Document images with source code
# # # #

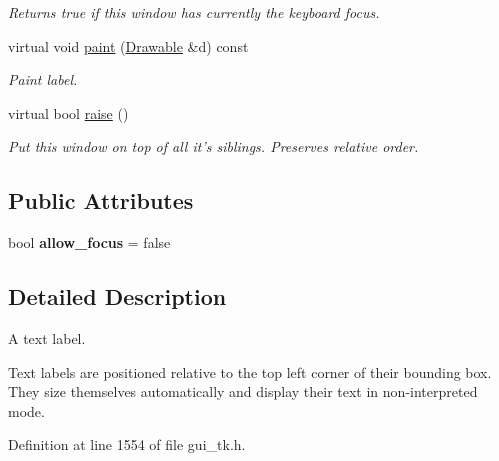 \begin{DoxyCompactItemize}
\begin{DoxyCompactList}\small\item\em Returns {\ttfamily true} if this window has currently the keyboard focus. \end{DoxyCompactList}\item 
\hypertarget{classGUI_1_1Label_a797c2ce94314014b2775114a046c67b7}{virtual void \hyperlink{classGUI_1_1Label_a797c2ce94314014b2775114a046c67b7}{paint} (\hyperlink{classGUI_1_1Drawable}{Drawable} \&d) const }\label{classGUI_1_1Label_a797c2ce94314014b2775114a046c67b7}

\begin{DoxyCompactList}\small\item\em Paint label. \end{DoxyCompactList}\item 
virtual bool \hyperlink{classGUI_1_1Label_ae974cb75928cf5fcb0574d59d3b41a43}{raise} ()
\begin{DoxyCompactList}\small\item\em Put this window on top of all it's siblings. Preserves relative order. \end{DoxyCompactList}\end{DoxyCompactItemize}
\subsection*{Public Attributes}
\begin{DoxyCompactItemize}
\item 
\hypertarget{classGUI_1_1Label_a1b99913d11d7041a667648c395d5231f}{bool {\bfseries allow\-\_\-focus} = false}\label{classGUI_1_1Label_a1b99913d11d7041a667648c395d5231f}

\end{DoxyCompactItemize}


\subsection{Detailed Description}
A text label. 

Text labels are positioned relative to the top left corner of their bounding box. They size themselves automatically and display their text in non-\/interpreted mode. 

Definition at line 1554 of file gui\-\_\-tk.\-h.



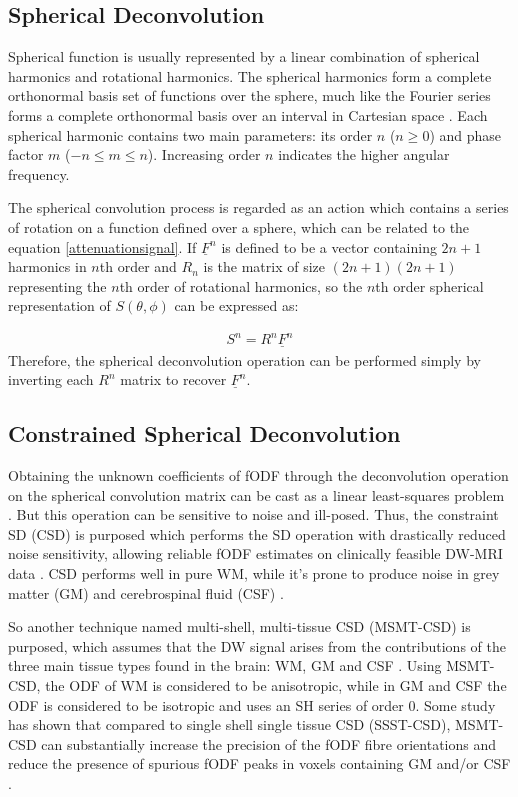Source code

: \subsection{Spherical Deconvolution}
Spherical function is usually represented by a linear combination of spherical harmonics and rotational harmonics. 
The spherical harmonics form a complete orthonormal basis set of functions over the sphere, 
much like the Fourier series forms a complete orthonormal basis over an interval in Cartesian space \cite{tournierDirectEstimationFiber2004}.
Each spherical harmonic contains two main parameters: its order $n$ ($n \geq  0$) and phase factor $m$ ($ -n \leq m \leq n$). 
Increasing order $n$ indicates the higher angular frequency. 

The spherical convolution process is regarded as an action which contains a series of rotation on a function defined over a sphere, which can be related
to the equation \ref{attenuationsignal}. If $\underline{F}^{n}$ is defined to be a vector containing $2n+1$ harmonics in $n$th order 
and $R_{n}$ is the matrix of size $(2n+1)(2n+1)$ representing the $n$th order of rotational harmonics, 
so the $n$th order spherical representation of $S(\theta, \phi)$ can be expressed as:

\begin{gather}\label{sc}  
    S^{n} = R^{n} \underline{F}^{n}
\end{gather}
Therefore, the spherical deconvolution operation can be performed simply by inverting each $R^{n}$ matrix to recover $\underline{F}^{n}$. 

\subsection{Constrained Spherical Deconvolution}
Obtaining the unknown coefficients of fODF through the deconvolution operation on the spherical convolution matrix can be cast as a linear least-squares problem \cite{jeurissenMultitissueConstrainedSpherical2014}.
But this operation can be sensitive to noise and ill-posed. Thus, the constraint SD (CSD) is purposed which performs the SD operation with drastically reduced noise sensitivity, 
allowing reliable fODF estimates on clinically feasible DW-MRI data \cite{tournierRobustDeterminationFibre2007}. CSD performs well in pure WM, while it's prone to produce 
noise in grey matter (GM) and cerebrospinal fluid (CSF) \cite{jeurissenMultitissueConstrainedSpherical2014}. 

So another technique named multi-shell, multi-tissue CSD (MSMT-CSD) is purposed, which assumes that the DW signal arises from the contributions of the three main tissue types found in the brain: WM, GM and CSF \cite{jeurissenMultitissueConstrainedSpherical2014}.
Using MSMT-CSD, the ODF of WM is considered to be anisotropic, while in GM and CSF the ODF is considered to be isotropic and uses an SH series of order 0. 
Some study has shown that compared to single shell single tissue CSD (SSST-CSD), MSMT-CSD can substantially increase the precision of the fODF fibre orientations 
and reduce the presence of spurious fODF peaks in voxels containing GM and/or CSF \cite{jeurissenMultitissueConstrainedSpherical2014}.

# # # #

Send back an exact copy of only the lines from the line with "to the equation" up to and including the line with "so the $n$th" in the data above.

to the equation \ref{attenuationsignal}. If $\underline{F}^{n}$ is defined to be a vector containing $2n+1$ harmonics in $n$th order 
and $R_{n}$ is the matrix of size $(2n+1)(2n+1)$ representing the $n$th order of rotational harmonics, 
so the $n$th order spherical representation of $S(\theta, \phi)$ can be expressed as:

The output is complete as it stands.